Please copy the data below word for word, starting at its first line and ending with the line that contains "どもない。そもそも好き嫌いはないし、面白そうな食べ物", including that line.
::: DATA PROVIDED :::
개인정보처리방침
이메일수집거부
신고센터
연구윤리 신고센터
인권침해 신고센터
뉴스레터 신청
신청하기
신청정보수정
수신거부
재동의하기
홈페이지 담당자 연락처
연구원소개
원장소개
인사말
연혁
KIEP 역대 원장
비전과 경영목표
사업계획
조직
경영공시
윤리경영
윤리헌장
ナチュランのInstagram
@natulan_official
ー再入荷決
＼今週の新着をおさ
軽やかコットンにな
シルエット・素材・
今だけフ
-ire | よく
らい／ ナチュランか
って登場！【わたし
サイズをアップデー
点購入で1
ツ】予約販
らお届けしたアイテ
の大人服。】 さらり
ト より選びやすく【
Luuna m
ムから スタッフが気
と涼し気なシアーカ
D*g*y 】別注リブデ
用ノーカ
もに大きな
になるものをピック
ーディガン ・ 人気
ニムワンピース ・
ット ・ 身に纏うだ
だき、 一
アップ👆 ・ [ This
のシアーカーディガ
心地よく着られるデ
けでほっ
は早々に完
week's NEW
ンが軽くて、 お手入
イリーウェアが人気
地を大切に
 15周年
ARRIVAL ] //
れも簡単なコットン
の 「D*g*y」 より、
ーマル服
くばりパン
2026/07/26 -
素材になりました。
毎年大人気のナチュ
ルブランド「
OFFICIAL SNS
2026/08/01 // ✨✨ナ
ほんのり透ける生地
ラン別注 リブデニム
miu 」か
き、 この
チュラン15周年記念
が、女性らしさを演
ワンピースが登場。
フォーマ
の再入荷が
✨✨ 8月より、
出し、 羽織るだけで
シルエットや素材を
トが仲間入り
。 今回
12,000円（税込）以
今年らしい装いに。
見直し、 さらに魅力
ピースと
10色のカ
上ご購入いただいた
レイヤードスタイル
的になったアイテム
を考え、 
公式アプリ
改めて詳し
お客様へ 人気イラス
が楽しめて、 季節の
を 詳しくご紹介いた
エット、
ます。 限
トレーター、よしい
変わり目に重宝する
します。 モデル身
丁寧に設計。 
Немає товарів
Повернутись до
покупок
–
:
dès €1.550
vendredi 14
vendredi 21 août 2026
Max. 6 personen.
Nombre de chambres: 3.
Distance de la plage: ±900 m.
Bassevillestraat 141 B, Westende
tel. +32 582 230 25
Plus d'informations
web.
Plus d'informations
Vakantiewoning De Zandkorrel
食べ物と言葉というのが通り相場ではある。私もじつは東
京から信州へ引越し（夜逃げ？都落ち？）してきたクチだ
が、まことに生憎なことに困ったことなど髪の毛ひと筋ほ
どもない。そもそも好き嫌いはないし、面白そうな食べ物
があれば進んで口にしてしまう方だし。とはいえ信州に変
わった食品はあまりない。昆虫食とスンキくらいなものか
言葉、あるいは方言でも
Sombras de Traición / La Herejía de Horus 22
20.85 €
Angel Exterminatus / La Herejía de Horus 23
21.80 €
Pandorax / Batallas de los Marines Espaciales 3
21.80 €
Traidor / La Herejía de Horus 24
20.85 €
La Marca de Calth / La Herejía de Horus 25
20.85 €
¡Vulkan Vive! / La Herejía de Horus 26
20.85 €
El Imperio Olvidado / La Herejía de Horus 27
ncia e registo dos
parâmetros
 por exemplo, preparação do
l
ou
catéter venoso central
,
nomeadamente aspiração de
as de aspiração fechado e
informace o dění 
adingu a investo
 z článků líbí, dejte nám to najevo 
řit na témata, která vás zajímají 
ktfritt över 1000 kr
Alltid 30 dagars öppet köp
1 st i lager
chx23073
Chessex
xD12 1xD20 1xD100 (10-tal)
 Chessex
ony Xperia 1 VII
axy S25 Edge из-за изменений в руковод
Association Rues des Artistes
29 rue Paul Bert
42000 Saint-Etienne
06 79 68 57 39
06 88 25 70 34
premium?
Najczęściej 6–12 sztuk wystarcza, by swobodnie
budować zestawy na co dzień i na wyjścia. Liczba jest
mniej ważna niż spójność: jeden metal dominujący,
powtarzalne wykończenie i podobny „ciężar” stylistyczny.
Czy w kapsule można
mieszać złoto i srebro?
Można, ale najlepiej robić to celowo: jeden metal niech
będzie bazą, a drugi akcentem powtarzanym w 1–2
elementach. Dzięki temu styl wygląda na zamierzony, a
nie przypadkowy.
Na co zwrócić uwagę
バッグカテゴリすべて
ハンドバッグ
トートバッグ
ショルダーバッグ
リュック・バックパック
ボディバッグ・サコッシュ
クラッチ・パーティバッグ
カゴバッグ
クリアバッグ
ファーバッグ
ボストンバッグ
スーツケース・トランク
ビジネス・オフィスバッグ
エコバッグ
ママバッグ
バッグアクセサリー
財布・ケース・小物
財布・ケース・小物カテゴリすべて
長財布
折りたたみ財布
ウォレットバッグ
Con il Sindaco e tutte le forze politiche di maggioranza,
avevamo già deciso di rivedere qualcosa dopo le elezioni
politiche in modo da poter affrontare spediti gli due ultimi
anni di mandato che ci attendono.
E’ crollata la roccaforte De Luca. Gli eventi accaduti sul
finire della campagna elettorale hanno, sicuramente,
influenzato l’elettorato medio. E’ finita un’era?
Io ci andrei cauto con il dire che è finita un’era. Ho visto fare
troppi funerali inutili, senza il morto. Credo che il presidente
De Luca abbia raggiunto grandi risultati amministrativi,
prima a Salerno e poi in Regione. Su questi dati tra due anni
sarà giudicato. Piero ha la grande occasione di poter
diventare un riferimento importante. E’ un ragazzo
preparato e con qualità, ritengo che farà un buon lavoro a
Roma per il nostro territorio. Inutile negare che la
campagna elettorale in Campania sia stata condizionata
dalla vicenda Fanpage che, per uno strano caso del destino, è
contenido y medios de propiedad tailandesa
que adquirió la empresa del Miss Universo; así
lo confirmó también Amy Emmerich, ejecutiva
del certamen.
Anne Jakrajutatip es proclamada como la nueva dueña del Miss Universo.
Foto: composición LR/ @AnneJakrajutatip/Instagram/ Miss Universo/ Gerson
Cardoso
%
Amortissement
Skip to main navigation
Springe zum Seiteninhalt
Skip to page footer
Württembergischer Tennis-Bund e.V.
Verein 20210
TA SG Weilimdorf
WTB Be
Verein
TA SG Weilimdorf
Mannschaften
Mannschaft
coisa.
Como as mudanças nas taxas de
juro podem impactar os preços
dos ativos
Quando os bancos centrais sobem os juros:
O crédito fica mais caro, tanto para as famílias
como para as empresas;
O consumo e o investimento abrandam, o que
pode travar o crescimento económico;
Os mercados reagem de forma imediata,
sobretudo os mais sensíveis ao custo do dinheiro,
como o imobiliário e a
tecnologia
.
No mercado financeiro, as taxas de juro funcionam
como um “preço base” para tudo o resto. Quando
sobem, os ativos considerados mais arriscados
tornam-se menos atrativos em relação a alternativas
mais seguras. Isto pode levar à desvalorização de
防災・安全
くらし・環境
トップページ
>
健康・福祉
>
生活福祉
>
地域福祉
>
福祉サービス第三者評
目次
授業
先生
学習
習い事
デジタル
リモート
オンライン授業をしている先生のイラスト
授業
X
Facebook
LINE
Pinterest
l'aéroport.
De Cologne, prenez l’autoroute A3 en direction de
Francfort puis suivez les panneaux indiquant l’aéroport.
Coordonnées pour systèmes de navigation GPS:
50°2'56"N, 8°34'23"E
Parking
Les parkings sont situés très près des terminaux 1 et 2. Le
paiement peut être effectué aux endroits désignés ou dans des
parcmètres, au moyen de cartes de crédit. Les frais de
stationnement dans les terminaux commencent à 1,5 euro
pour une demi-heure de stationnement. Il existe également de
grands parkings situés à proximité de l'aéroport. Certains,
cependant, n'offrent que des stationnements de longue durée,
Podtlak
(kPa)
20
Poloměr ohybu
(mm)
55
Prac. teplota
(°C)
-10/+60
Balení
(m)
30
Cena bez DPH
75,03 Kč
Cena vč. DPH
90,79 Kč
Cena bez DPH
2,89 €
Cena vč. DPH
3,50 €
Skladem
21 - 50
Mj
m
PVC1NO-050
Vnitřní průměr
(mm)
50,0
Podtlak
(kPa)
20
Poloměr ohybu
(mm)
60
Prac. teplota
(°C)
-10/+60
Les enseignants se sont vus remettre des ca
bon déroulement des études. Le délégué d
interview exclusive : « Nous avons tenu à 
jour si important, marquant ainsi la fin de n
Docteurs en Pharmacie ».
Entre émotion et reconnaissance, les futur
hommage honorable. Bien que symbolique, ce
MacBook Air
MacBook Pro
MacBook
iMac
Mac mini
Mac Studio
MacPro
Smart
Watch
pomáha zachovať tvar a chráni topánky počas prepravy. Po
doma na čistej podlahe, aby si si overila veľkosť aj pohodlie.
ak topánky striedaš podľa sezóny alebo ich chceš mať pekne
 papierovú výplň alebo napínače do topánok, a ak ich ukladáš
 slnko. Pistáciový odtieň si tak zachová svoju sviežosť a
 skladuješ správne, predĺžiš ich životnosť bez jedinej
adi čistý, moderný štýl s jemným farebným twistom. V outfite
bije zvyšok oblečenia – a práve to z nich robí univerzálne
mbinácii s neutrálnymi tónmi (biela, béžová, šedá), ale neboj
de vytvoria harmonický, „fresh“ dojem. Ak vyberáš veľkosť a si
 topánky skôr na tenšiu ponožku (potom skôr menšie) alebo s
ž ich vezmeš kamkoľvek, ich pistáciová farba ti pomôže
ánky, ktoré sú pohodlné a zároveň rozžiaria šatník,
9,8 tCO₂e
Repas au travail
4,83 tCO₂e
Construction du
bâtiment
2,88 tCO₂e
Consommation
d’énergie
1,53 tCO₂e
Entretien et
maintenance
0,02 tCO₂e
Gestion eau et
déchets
:::
### RESPONSE BOX
개인정보처리방침
이메일수집거부
신고센터
연구윤리 신고센터
인권침해 신고센터
뉴스레터 신청
신청하기
신청정보수정
수신거부
재동의하기
홈페이지 담당자 연락처
연구원소개
원장소개
인사말
연혁
KIEP 역대 원장
비전과 경영목표
사업계획
조직
경영공시
윤리경영
윤리헌장
ナチュランのInstagram
@natulan_official
ー再入荷決
＼今週の新着をおさ
軽やかコットンにな
シルエット・素材・
今だけフ
-ire | よく
らい／ ナチュランか
って登場！【わたし
サイズをアップデー
点購入で1
ツ】予約販
らお届けしたアイテ
の大人服。】 さらり
ト より選びやすく【
Luuna m
ムから スタッフが気
と涼し気なシアーカ
D*g*y 】別注リブデ
用ノーカ
もに大きな
になるものをピック
ーディガン ・ 人気
ニムワンピース ・
ット ・ 身に纏うだ
だき、 一
アップ👆 ・ [ This
のシアーカーディガ
心地よく着られるデ
けでほっ
は早々に完
week's NEW
ンが軽くて、 お手入
イリーウェアが人気
地を大切に
 15周年
ARRIVAL ] //
れも簡単なコットン
の 「D*g*y」 より、
ーマル服
くばりパン
2026/07/26 -
素材になりました。
毎年大人気のナチュ
ルブランド「
OFFICIAL SNS
2026/08/01 // ✨✨ナ
ほんのり透ける生地
ラン別注 リブデニム
miu 」か
き、 この
チュラン15周年記念
が、女性らしさを演
ワンピースが登場。
フォーマ
の再入荷が
✨✨ 8月より、
出し、 羽織るだけで
シルエットや素材を
トが仲間入り
。 今回
12,000円（税込）以
今年らしい装いに。
見直し、 さらに魅力
ピースと
10色のカ
上ご購入いただいた
レイヤードスタイル
的になったアイテム
を考え、 
公式アプリ
改めて詳し
お客様へ 人気イラス
が楽しめて、 季節の
を 詳しくご紹介いた
エット、
ます。 限
トレーター、よしい
変わり目に重宝する
します。 モデル身
丁寧に設計。 
Немає товарів
Повернутись до
покупок
–
:
dès €1.550
vendredi 14
vendredi 21 août 2026
Max. 6 personen.
Nombre de chambres: 3.
Distance de la plage: ±900 m.
Bassevillestraat 141 B, Westende
tel. +32 582 230 25
Plus d'informations
web.
Plus d'informations
Vakantiewoning De Zandkorrel
食べ物と言葉というのが通り相場ではある。私もじつは東
京から信州へ引越し（夜逃げ？都落ち？）してきたクチだ
が、まことに生憎なことに困ったことなど髪の毛ひと筋ほ
どもない。そもそも好き嫌いはないし、面白そうな食べ物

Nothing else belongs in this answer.